Superficie et situation géographique

Coustouges est une commune de 1686 hectares, située au sud du Vallespir, à la frontière franco-espagnole, qui est délimitée par le cours de la Muga au sud, et par son affluent le Riu Major à l’est. On accède au village depuis Saint-Laurent-de Cerdans, en suivant la R.D.3. Un embranchement de cette route, la R.D.3a, permet de gagner, vers le sud, le hameau de Vilaroja. A noter qu’aucune de ces deux routes ne franchissait autrefois la frontière (qui peut cependant être atteinte par de nombreux sentiers), mais ce handicap est aujourd’hui oublié : la D.3, qui se terminait au mas de Can Damunt, a été prolongée vers l’est, permettant de gagner la commune voisine de Maçanet de Cabrenys. Le territoire de Coustouges est très boisé et accidenté, les sommets ne dépassant cependant que rarement les 1000 mètres (le point culminant est le roc del Bau à 1030 mètres).

Communes limitrophes : Serralongue, Saint-Laurent-de-Cerdans (France) ; Maçanet de Cabrenys et Albanyà, dont fait partie le village de Bassegoda (Espagne).

Première mention historique et origine du nom

Le villlage est mentionné pour la première fois en 936 sous la forme Costogia, qui deviendra très vite Custuja ou Costoja. La graphie francisée Coustouges est très tardive, le s final ne datant que du XIXe siècle.

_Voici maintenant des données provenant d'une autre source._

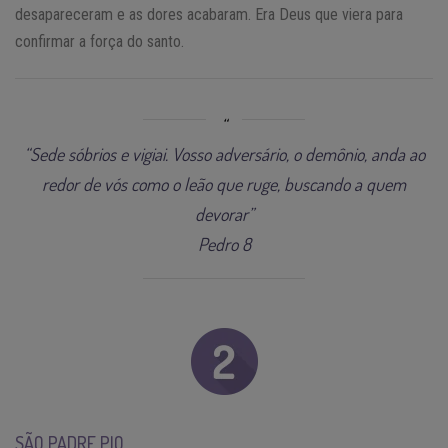
desapareceram e as dores acabaram. Era Deus que viera para
confirmar a força do santo.
“Sede sóbrios e vigiai. Vosso adversário, o demônio, anda ao
redor de vós como o leão que ruge, buscando a quem
devorar”
Pedro 8
SÃO PADRE PIO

La forme latine Custodia, fréquente dans les textes médiévaux, ne permet aucun doute sur l’étymologie et la signification du toponyme : il désigne un poste de garde, destiné peut-être à surveiller les vallées de la Muga et du Riu Major (latin custodia = garde, surveillance, poste militaire).

Les recensements

Année :

1999

1990

1982

1901

1836

Habitants :

137

122

163

532

566

Bref aperçu historique

Le texte de 936 évoqué plus haut est intéressant : une certaine Rotruda cède son alleu de Coustouges à la comtesse Ava de Cerdagne et à son fils Oliba. Ce dernier en fait don en 988 à l’abbaye d’Arles, qu conservera la seigneurie de Coustouges jusqu’à la Révolution. Il convient de signaler le rôle défensif joué au Moyen Âge par le clocher de l’église, véritable donjon confié au XIVe siècle à un châtelain (castellania de tintinabulo de Costoia, 1339).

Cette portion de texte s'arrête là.